Essa polarização é combustível para os extremismos. Este tipo de punição demasiadamente severa cria mártires involuntários e alimenta a narrativa de perseguição, degradando o espaço público onde divergências poderiam ser negociadas. Anos atrás, a solução desejável era a de comentar as piadas de mau gosto e ressaltar suas impropriedades. Discutir e questionar publicamente ideias ruins sempre foi um bom mecanismo para depurar nossas ideias. Agora, a consequência não intencional deste tipo de censura é o recrudescimento da intolerância de grupos distintos, tal qual descreve Oz ao falar de “duas vítimas que se enxergam mutuamente como algozes”.
O custo de silenciar o humor
Do ponto de vista econômico, a pena sobre o humorista envia um sinal perigoso ao mercado de ideias. Quando o custo esperado de uma piada vira oito anos de privação de liberdade, a “oferta” de humor pode cair drasticamente. Quem sobe ao palco passa a escolher o caminho insosso e politicamente correto ou simplesmente abandona o ofício. Neste caso ocorre o pior para uma sociedade, que é o conformismo e a submissão que impedem o funcionamento do mercado de ideias. O resultado é escassez de sátira exatamente quando mais precisamos dela para “furar” bolhas ideológicas.
Claro, não se trata de defender o direito de ofender gratuitamente minorias vulneráveis. Precisamos, antes de mais nada, aprender a desenvolver empatia com o próximo e nos colocarmos em seu lugar. Entretanto, mesmo com desenvolvimento de empatia e o nosso observador imparcial interno nos dando algum senso de justiça – tal qual concebido na “Teoria dos Sentimentos Morais” de Adam Smith, temos que reconhecer a desejabilidade de uso de instrumentos menos drásticos para corrigir piadas impróprias e de mau gosto, como discussão franca e aberta, ostracismo e até mesmo indenizações e direito de resposta. Estas alternativas internalizam os danos feitos sem esmagar a liberdade criativa nem levar a polarizações contraproducentes. Punir humoristas com prisão longa equivale a usar uma marreta para matar mosquito. Pode até matar o irritante inseto, mas deixas as paredes em ruínas.

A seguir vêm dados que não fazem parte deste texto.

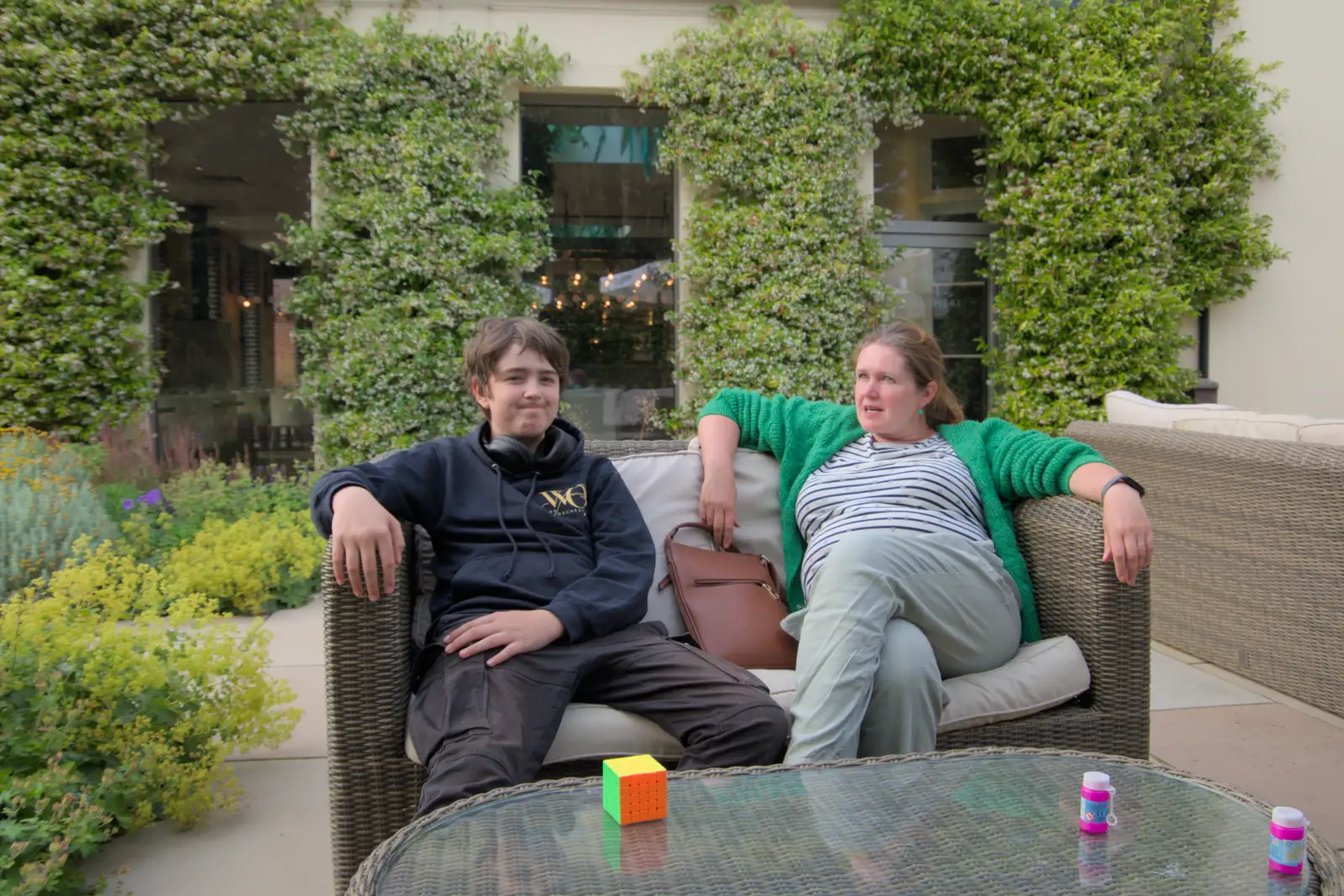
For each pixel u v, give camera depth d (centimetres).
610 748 179
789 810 127
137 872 203
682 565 222
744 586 220
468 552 197
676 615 224
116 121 566
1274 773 252
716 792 133
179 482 533
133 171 588
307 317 603
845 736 169
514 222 619
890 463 230
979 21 645
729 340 630
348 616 175
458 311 601
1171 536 371
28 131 557
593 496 212
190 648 246
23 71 551
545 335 210
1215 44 712
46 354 560
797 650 205
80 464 505
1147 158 674
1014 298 684
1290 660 313
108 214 574
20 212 557
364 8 615
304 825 225
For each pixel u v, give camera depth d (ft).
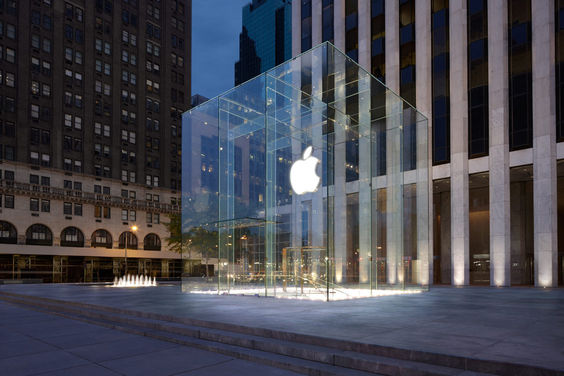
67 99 201.98
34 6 194.49
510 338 25.23
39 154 188.44
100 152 211.82
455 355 20.63
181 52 259.39
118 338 31.65
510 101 97.91
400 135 70.59
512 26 99.19
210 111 67.82
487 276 121.90
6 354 26.53
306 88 52.70
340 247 52.42
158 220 231.50
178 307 42.98
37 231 184.03
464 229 100.73
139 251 220.64
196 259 67.26
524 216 115.34
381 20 120.37
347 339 24.50
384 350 22.63
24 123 184.65
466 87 104.17
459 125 103.45
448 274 125.90
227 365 23.62
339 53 54.08
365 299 54.54
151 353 26.48
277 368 23.17
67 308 49.26
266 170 56.24
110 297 59.72
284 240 53.47
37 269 183.73
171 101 249.14
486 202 124.06
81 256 198.80
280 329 27.94
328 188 49.19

Rir de nós mesmos para fugir do extremismo
Nosso desafio como sociedade, portanto, não é escolher entre censura total ou vale‑tudo humorístico, e sim cultivar o espírito que Oz propôs: “rir de nós mesmos”. Quem topa essa tarefa dificilmente enxergará o outro como inimigo a ser execrado ou mesmo eliminado.
Se restringir o riso sai caro, proteger o humor tem benefícios difusos: reduz a temperatura do debate, desarma tensões e, de quebra, aumenta nosso bem‑estar individual. O julgamento de Léo Lins, contudo, sinaliza o oposto. Ao decretar que “rir virou crime”, a sentença legitima a lógica punitiva que tanto criticamos em outras áreas e oferece munição para novos radicalismos – tanto à esquerda e quanto à direita.
No fundo, precisamos escolher entre manter o humor sob a custódia do estado ou libertá‑lo como ferramenta de convivência, lembrando sempre da regra básica da economia – incentivos importam – e da importante lição de Oz: países, partidos e pessoas com senso de humor tendem a produzir menos fanáticos. Se queremos um Brasil menos polarizado, talvez devêssemos começar pela gargalhada, em particular quando ela cutuca nossas certezas.